Eight-year-old Joey Yerardi broke out in tears when his father told him the news.
"He was like, 'I wanted to run that some day'," said Fran Yerardi, a longtime Newton resident who's closed Yerardi's Restaurant after 16 years on Watertown Street.
Since 1992, Yerardi and his wife, Andrea, have fostered a fiercely loyal clientele with authentic-but-affordable Italian cuisine served in a homey second-floor dining room, complete with brick fireplace, fake ivy and black-and-white photos of the Yerardi clan.
But after decades in the restaurant business, the Yerardi family served up its last chicken parmagiana Saturday.
Fran Yerardi insists business is still strong - he just wants to spend more time with his family and his real estate business.
"It's bittersweet because we don't have to go, but when do you pull the trigger?" Yerardi said. "I'd rather go out when we're on top, rather than let it start to slip."

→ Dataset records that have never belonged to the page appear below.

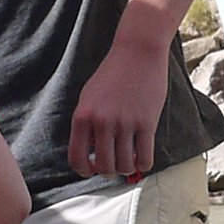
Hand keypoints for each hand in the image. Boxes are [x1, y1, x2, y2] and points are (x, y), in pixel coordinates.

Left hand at [67, 34, 164, 183]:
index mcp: (83, 117)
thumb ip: (86, 124)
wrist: (137, 52)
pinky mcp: (147, 123)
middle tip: (114, 163)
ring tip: (129, 159)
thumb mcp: (89, 97)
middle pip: (103, 167)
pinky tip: (143, 156)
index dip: (85, 170)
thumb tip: (90, 152)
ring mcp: (125, 124)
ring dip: (127, 169)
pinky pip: (145, 158)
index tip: (92, 168)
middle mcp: (102, 122)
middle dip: (109, 171)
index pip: (77, 159)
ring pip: (124, 166)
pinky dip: (144, 164)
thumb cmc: (113, 73)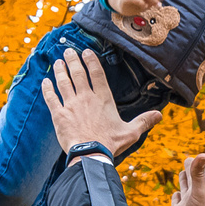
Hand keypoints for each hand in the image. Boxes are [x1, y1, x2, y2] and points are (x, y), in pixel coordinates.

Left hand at [40, 46, 156, 159]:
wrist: (91, 154)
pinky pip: (51, 98)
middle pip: (78, 73)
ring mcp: (71, 105)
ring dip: (60, 70)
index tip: (87, 52)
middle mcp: (86, 98)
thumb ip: (144, 121)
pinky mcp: (59, 115)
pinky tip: (45, 81)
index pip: (97, 74)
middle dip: (73, 60)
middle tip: (69, 51)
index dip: (91, 61)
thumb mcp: (131, 132)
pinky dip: (47, 89)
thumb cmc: (110, 143)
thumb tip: (159, 115)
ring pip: (63, 82)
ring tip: (58, 62)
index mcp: (103, 99)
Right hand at [169, 155, 204, 205]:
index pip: (204, 171)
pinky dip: (175, 196)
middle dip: (191, 168)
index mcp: (203, 188)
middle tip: (189, 159)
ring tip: (183, 172)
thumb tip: (202, 154)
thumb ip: (197, 173)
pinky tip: (176, 195)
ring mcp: (186, 203)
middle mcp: (195, 195)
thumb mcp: (198, 191)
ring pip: (184, 187)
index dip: (201, 162)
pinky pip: (176, 201)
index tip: (201, 154)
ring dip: (184, 179)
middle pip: (193, 177)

Yerardi said he nearly changed his mind as he went from one employee to another breaking the news. Many of them, including his bar manager and office manager, will start working for Yerardi's real estate business, while his chef, who has worked at the restaurant since the day it opened, plans to retire.

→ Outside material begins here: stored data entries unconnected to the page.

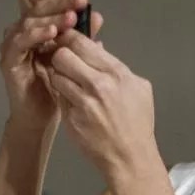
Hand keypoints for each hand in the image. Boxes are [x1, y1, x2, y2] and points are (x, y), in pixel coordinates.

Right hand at [0, 0, 103, 129]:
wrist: (41, 117)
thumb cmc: (57, 86)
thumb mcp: (74, 58)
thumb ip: (83, 37)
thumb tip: (97, 16)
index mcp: (37, 27)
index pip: (44, 2)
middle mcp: (22, 32)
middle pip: (37, 8)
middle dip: (59, 3)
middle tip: (79, 1)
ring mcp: (13, 45)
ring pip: (28, 22)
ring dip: (50, 18)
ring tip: (70, 18)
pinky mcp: (9, 61)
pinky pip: (20, 43)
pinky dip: (35, 35)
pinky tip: (52, 33)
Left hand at [47, 30, 158, 175]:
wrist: (130, 157)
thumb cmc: (138, 122)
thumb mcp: (139, 88)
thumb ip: (117, 67)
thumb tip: (98, 48)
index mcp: (116, 73)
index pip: (82, 43)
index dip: (70, 37)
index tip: (67, 39)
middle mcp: (98, 85)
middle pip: (62, 55)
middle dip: (60, 55)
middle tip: (63, 60)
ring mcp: (82, 103)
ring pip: (56, 75)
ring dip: (58, 76)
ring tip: (67, 81)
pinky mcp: (71, 118)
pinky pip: (58, 96)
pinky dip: (62, 95)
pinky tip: (70, 99)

Yerardi admits he'll miss the chaos of the restaurant.
"I'll probably be bored out of my mind," he said. "I am going to miss the action."
The Yerardis have been in the restaurant business for years, starting with a malt shop in West Newton Square. Like his son, Fran Yerardi knew he wanted to manage a restaurant since a young age.
But of his eight brothers and sisters, he was the only one who went into the family business.
"I liked the action," Yerardi said as he gestured to the packed tables in the other room. "Even right now, it's crazy out there - I love it."
After college, Fran took over managing his father's Yerardi's Restaurant in Halifax. But with his parents growing older, Fran Yerardi eventually decided to open up a shop closer to the family's longtime Newton home.
Around that time, Yerardi was approached by Joe Bianchi, a friend and owner of J.B.'s Steak House, about a piece of property on Watertown Street. Yerardi seized the opportunity and opened the restaurant in 1992.
As the business grew, Yerardi decided to build a bocce ball court on the restaurant balcony. Yerardi said the game, which challenges players to toss a heavy bocce ball as close as possible to the smaller "pallino" ball, is "fuel for the Italian pastime of arguing."
To get his customers interested, Yerardi organized a 10-week bocce tournament with a major payout: $10,000 if a player could get their bocce close enough to "kiss" the pallino. Yerardi called it the "hole-in-one" of bocce.
"I said, 'Let's do something crazy with it to get people to know about it'," Yerardi said.
Yerardi had no idea how well the gimmick would work. When a young customer unexpectedly won the $10,000 pot, word spread and newspapers picked up the story. Soon, Fox News was reporting on Yerardi's bocce tournament.
The restaurant has hosted the tournament every year since, but no one has won the $10,000 prize again.
As business boomed, Yerardi began investing revenue from the restaurant into other ventures. In the mid-1990s, he and his wife opened a gourmet takeout restaurant in Waban called La Cocina, and later took over food and beverage services for the Newton Sheraton Hotel.
He also began investing in real estate. About four years after Yerardi's opened, Fran began buying up nearby houses as they came on the market.
"Any neighbor that would complain about the noise, I'd buy up their house," he joked.
In May 2006, Yerardi opened the first New England franchise of HomeVestors, a real estate firm that specialized in flipping unappealing or foreclosed homes for a profit. According to their bright yellow billboards, the company gladly buys "ugly houses."
As more and more homes head to the auction block, Yerardi has found that his real estate business was hotter than his restaurant business.
"We got to the point where the restaurant wasn't our main source of income," he said. "We still loved it, we still kept it, but we weren't killing ourselves over it."
And could there be another Yerardi's in the future?
"Let's put it this way - I'm not throwing out my customer list," Fran said.
There's another reason Yerardi's may not be gone for good. Joey, Yerardi's 8-year-old son, has made a pact with his cousin that if his father doesn't open another restaurant, they will.
"It's in their blood," said Andrea Yarardi, Joey's mother. "There might be another Yerardi's."